Speaking with Inc42 earlier last week, angel investor Gaurav VK Singhvi said that he expected the valuation cuts to continue for at least the next six months, adding that it was highly likely that the trend could permeate into the growth-stage startup ecosystem as well.
Curiously, Swiggy’s new valuation on Baron Capital’s books stands slightly higher than listed competitor Zomato’s current market capitalisation. At the end of May 15, Zomato’s m-cap hovered around the 54,474.61 Cr ($6.6 Bn) mark, despite having a market share of 55% compared to Swiggy’s 45%.
The valuation cuts come amidst the reports that the food delivery major was looking to list on bourses. While there has been no clarity on when it plans to go for an IPO, the emergence of state-backed initiatives such as ONDC has complicated matters for Swiggy.

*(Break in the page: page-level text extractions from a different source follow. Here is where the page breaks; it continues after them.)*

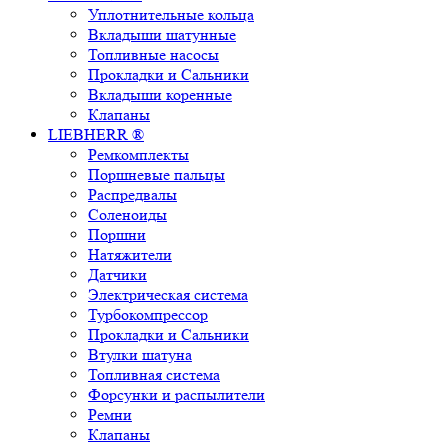
Уплотнительные кольца
Вкладыши шатунные
Топливные насосы
Прокладки и Сальники
Вкладыши коренные
Клапаны
LIEBHERR ®
Ремкомплекты
Поршневые пальцы
Распредвалы
Соленоиды
Поршни
Натяжители
Датчики
Электрическая система
Турбокомпрессор
Прокладки и Сальники
Втулки шатуна
Топливная система
Форсунки и распылители
Ремни
Клапаны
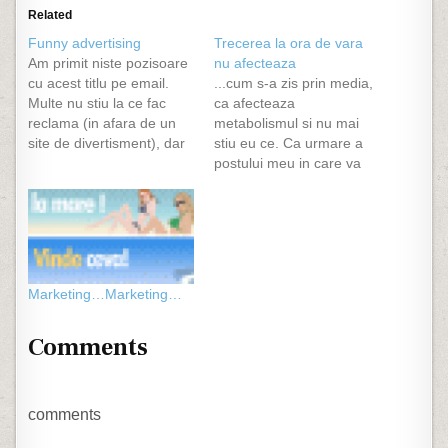
Related
Funny advertising
Trecerea la ora de vara
Am primit niste pozisoare
nu afecteaza
cu acest titlu pe email.
...cum s-a zis prin media,
Multe nu stiu la ce fac
ca afecteaza
reclama (in afara de un
metabolismul si nu mai
site de divertisment), dar
stiu eu ce. Ca urmare a
sunt funny. Folosesc
postului meu in care va
pentru a le afisa noua
anuntam de asta, Ravl a
mea galerie :)
vrut sa imi atraga atentia
ca am scris prostii :) Ravl:
"sa dormim cu o ora mai
putin pentru ca se trece
la…
Marketing…Marketing…
Comments
comments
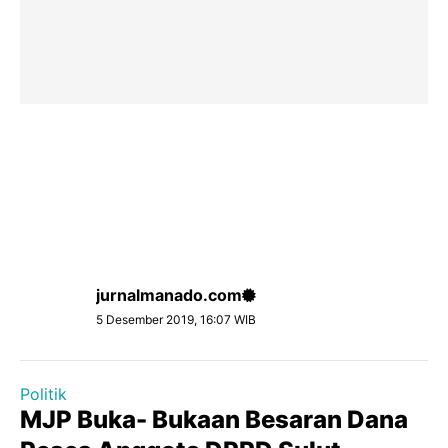
jurnalmanado.com
5 Desember 2019, 16:07 WIB
Politik
MJP Buka- Bukaan Besaran Dana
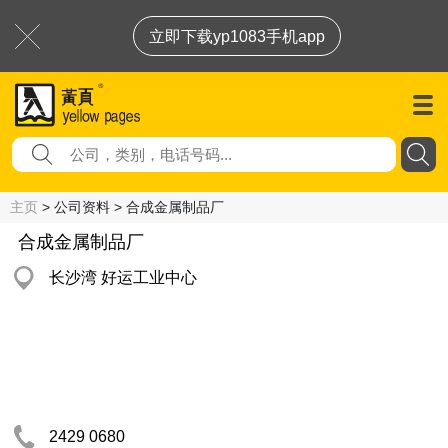
立即下载yp1083手机app
主页
> 公司资料 > 合成金属制品厂
合成金属制品厂
长沙湾 好运工业中心
2429 0680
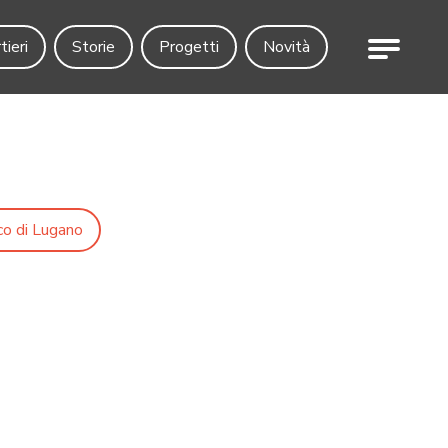
Menu
tieri
Storie
Progetti
Novità
co di Lugano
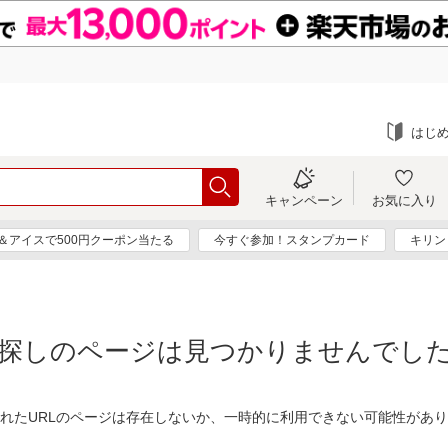
はじ
キャンペーン
お気に入り
＆アイスで500円クーポン当たる
今すぐ参加！スタンプカード
キリン
探しのページは見つかりませんでし
れたURLのページは存在しないか、一時的に利用できない可能性があ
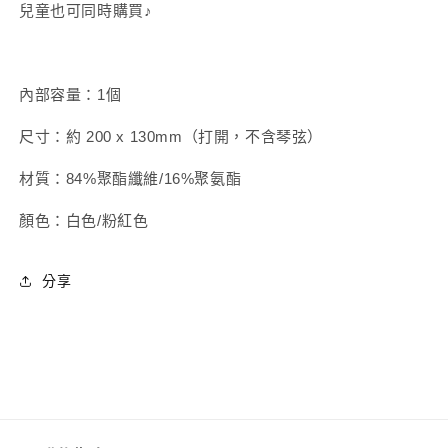
基
兒童也可同時購買♪
4
礎
月）
版
數
2024
量
內部容量：1個
年
增
4
尺寸：約 200 x 130mm（打開，不含琴弦）
加
月）
數
材質：84%聚酯纖維/16%聚氨酯
量
顏色：白色/粉紅色
減
少
分享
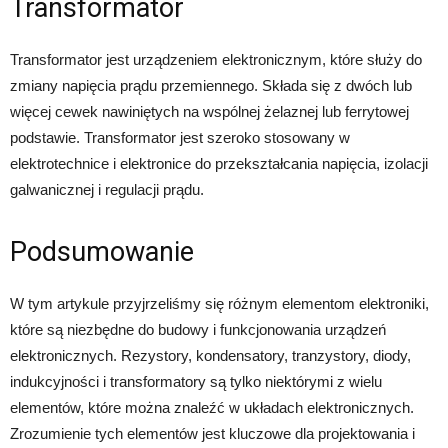
Transformator
Transformator jest urządzeniem elektronicznym, które służy do
zmiany napięcia prądu przemiennego. Składa się z dwóch lub
więcej cewek nawiniętych na wspólnej żelaznej lub ferrytowej
podstawie. Transformator jest szeroko stosowany w
elektrotechnice i elektronice do przekształcania napięcia, izolacji
galwanicznej i regulacji prądu.
Podsumowanie
W tym artykule przyjrzeliśmy się różnym elementom elektroniki,
które są niezbędne do budowy i funkcjonowania urządzeń
elektronicznych. Rezystory, kondensatory, tranzystory, diody,
indukcyjności i transformatory są tylko niektórymi z wielu
elementów, które można znaleźć w układach elektronicznych.
Zrozumienie tych elementów jest kluczowe dla projektowania i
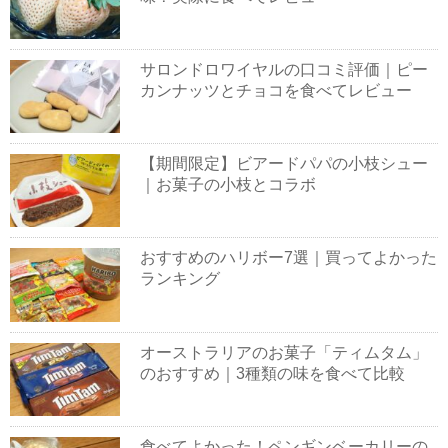
サロンドロワイヤルの口コミ評価｜ピー
カンナッツとチョコを食べてレビュー
【期間限定】ビアードパパの小枝シュー
｜お菓子の小枝とコラボ
おすすめのハリボー7選｜買ってよかった
ランキング
オーストラリアのお菓子「ティムタム」
のおすすめ｜3種類の味を食べて比較
食べてよかった！ペンギンベーカリーの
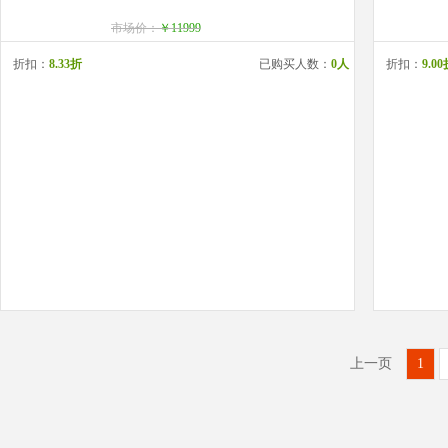
市场价：
￥11999
折扣：
8.33折
已购买人数：
0人
折扣：
9.0
上一页
1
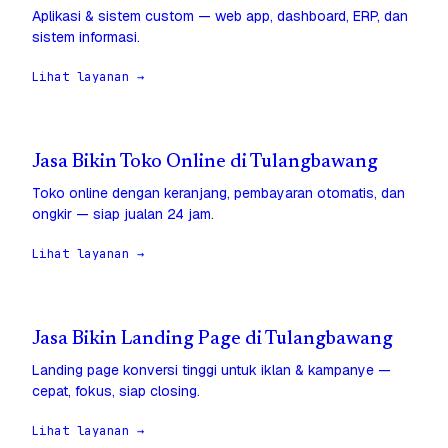
Aplikasi & sistem custom — web app, dashboard, ERP, dan
sistem informasi.
Lihat layanan →
Jasa Bikin Toko Online di Tulangbawang
Toko online dengan keranjang, pembayaran otomatis, dan
ongkir — siap jualan 24 jam.
Lihat layanan →
Jasa Bikin Landing Page di Tulangbawang
Landing page konversi tinggi untuk iklan & kampanye —
cepat, fokus, siap closing.
Lihat layanan →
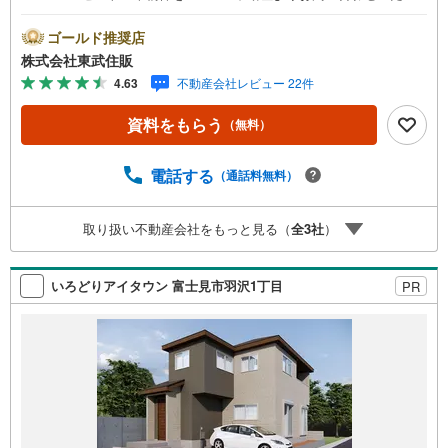
いたお客様のみのキャンペーンです。その他のキャンペー
ンとの併用不可。【営業時間 10:00～18:00】この時間帯
ゴールド推奨店
はお電話でのお問い合わせがスムーズです。住み替えをご
株式会社東武住販
希望の方は自社買取保証付売却プランがございます。お気
4.63
不動産会社レビュー 22件
軽にお問い合わせください。●みずほ台駅徒歩28分●全居室
洋室●住環境良好●都市ガス・本下水◇当社の強みは（1）
資料をもらう
（無料）
リフォーム（当社でも再販事業を行っている為、お客様に
最適なプランをご提供できます。）（2）注文住宅のご紹介
（提携ハウスメーカー7社を保有しておりますので、ご予
電話する
（通話料無料）
算・ご希望に合ったプランをご紹介できます。）◇住まい
に関する不動産情報を豊富に取り揃えております。またリ
取り扱い不動産会社をもっと見る（
全
3
社
）
フォームの相談も承ります。◇インターネット予約で当日
現地見学が可能です（1）［室内・現地を見学する］をクリ
ック（2）本日～4日以内をご希望の方は「ご要望・ご質問
いろどりアイタウン 富士見市羽沢1丁目
PR
欄」に希望日時をご記入ください！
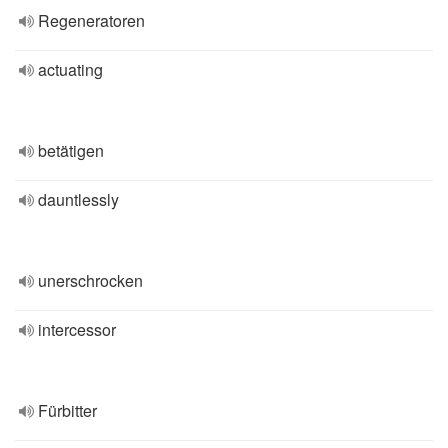
Regeneratoren
actuating
betätigen
dauntlessly
unerschrocken
intercessor
Fürbitter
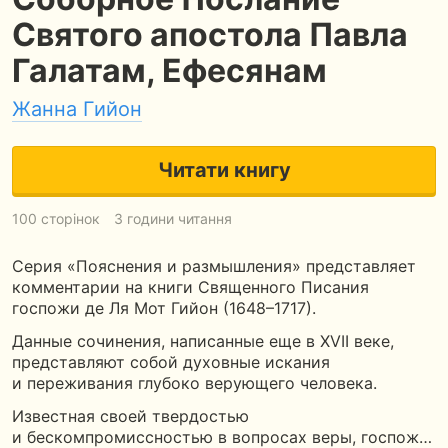
Святого апостола Павла
Галатам, Ефесянам
Жанна Гийон
Читати книгу
100 сторінок
3 години читання
Серия «Пояснения и размышления» представляет
комментарии на книги Священного Писания
госпожи де Ля Мот Гийон (1648–1717).
Данные сочинения, написанные еще в XVII веке,
представляют собой духовные искания
и переживания глубоко верующего человека.
Известная своей твердостью
и бескомпромиссностью в вопросах веры, госпож…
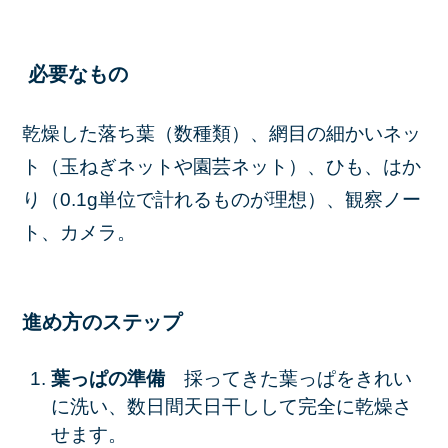
必要なもの
乾燥した落ち葉（数種類）、網目の細かいネッ
ト（玉ねぎネットや園芸ネット）、ひも、はか
り（0.1g単位で計れるものが理想）、観察ノー
ト、カメラ。
進め方のステップ
葉っぱの準備
採ってきた葉っぱをきれい
に洗い、数日間天日干しして完全に
乾燥
さ
せます。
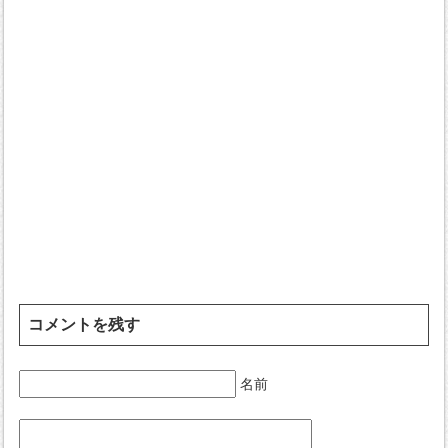
コメントを残す
名前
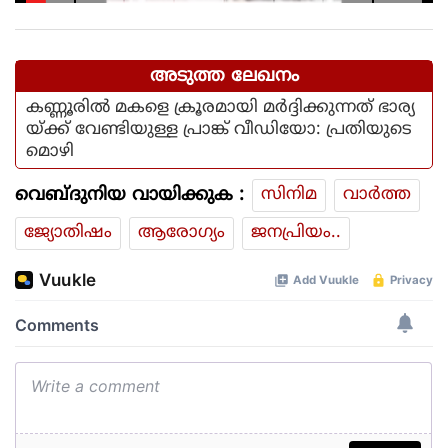
നടപടിയിൽ ആഭ്യന്തര മന്ത്രി
അടുത്ത ലേഖനം
കണ്ണൂരില്‍ മകളെ ക്രൂരമായി മര്‍ദ്ദിക്കുന്നത് ഭാര്യ
യ്ക്ക് വേണ്ടിയുള്ള പ്രാങ്ക് വീഡിയോ: പ്രതിയുടെ
മൊഴി
വെബ്ദുനിയ വായിക്കുക :
സിനിമ
വാര്‍ത്ത
ജ്യോതിഷം
ആരോഗ്യം
ജനപ്രിയം..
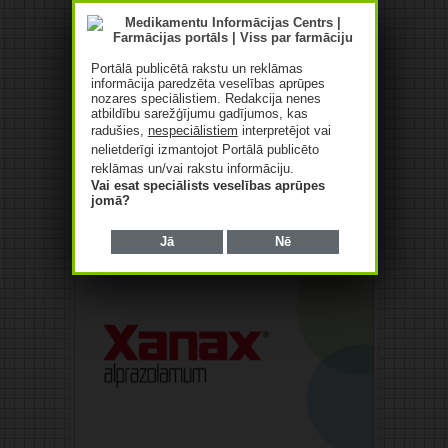
Portālā publicētā rakstu un reklāmas
informācija paredzēta veselības aprūpes
nozares speciālistiem. Redakcija nenes
atbildību sarežģījumu gadījumos, kas
radušies,
nespeciālistiem
interpretējot vai
nelietderīgi izmantojot Portālā publicēto
reklāmas un/vai rakstu informāciju.
Vai esat speciālists veselības aprūpes
jomā?
Jā
Nē
Reklāma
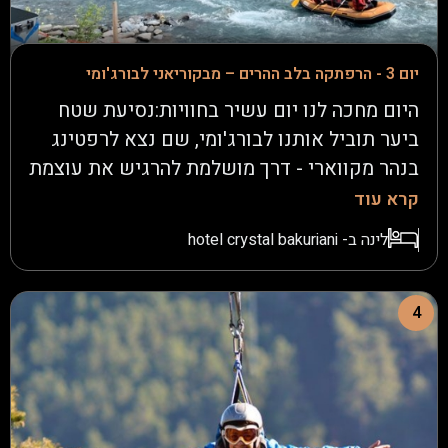
יום 3 - הרפתקה בלב ההרים – מבקוריאני לבורג'ומי
היום מחכה לנו יום עשיר בחוויות:נסיעת שטח
ביער תוביל אותנו לבורג'ומי, שם נצא לרפטינג
בנהר מקווארי - דרך מושלמת להרגיש את עוצמת
המים.נאכל ארוחת צהריים במסעדה בעיירה.נצא
קרא עוד
לטיול רגלי ביער קסום לצד נחל זורם- זהו
לינה ב- hotel crystal bakuriani
הפארק ההיסטורי של בורג'ומי - וכמיטב המסורת
הישראלית, נכין קפה ונאכל אבטיח לצד
הנחל.נחזור לבקוריאני ונעלה ברכבל לפסגת
4
ההרים בגובה 3,030 מטרים - לתצפית פנורמית
מרהיבה על הפסגות המושלגות. שם מחכה לנו
פעילות כיפית במיוחד הטובוגן - מזחלת מהירה
במורד ההר. לילה שני במלון Crystal - הבריכה,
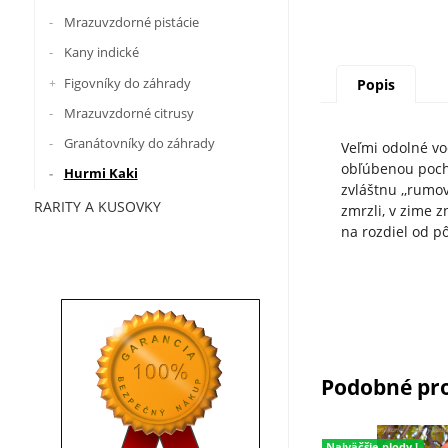
Mrazuvzdorné pistácie
Kany indické
Figovníky do záhrady
Popis
Mrazuvzdorné citrusy
Granátovníky do záhrady
Veľmi odolné voč
obľúbenou pochú
Hurmi Kaki
zvláštnu ,,rumov
RARITY A KUSOVKY
zmrzli, v zime z
na rozdiel od p
Podobné pr
Najväčšie plody !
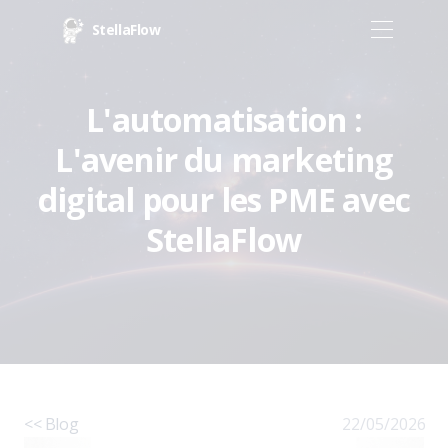
StellaFlow
L'automatisation :
L'avenir du marketing
digital pour les PME avec
StellaFlow
<< Blog
22/05/2026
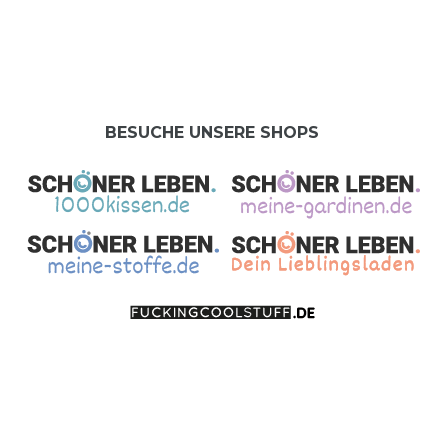
BESUCHE UNSERE SHOPS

Swiggy has also been hit by growing losses and layoffs amid a detrimental market environment that has dried up funding for most Indian startups. With the situation expected to continue well into 2023, Swiggy has gone on a cost-cutting overdrive, looking to shut loss-making verticals and sprucing up the focus on quick commerce.
But, with Swiggy facing the brunt of the valuation cuts season, it remains to be seen whether these internal markdowns percolate and impact real valuations of the unicorn ecosystem.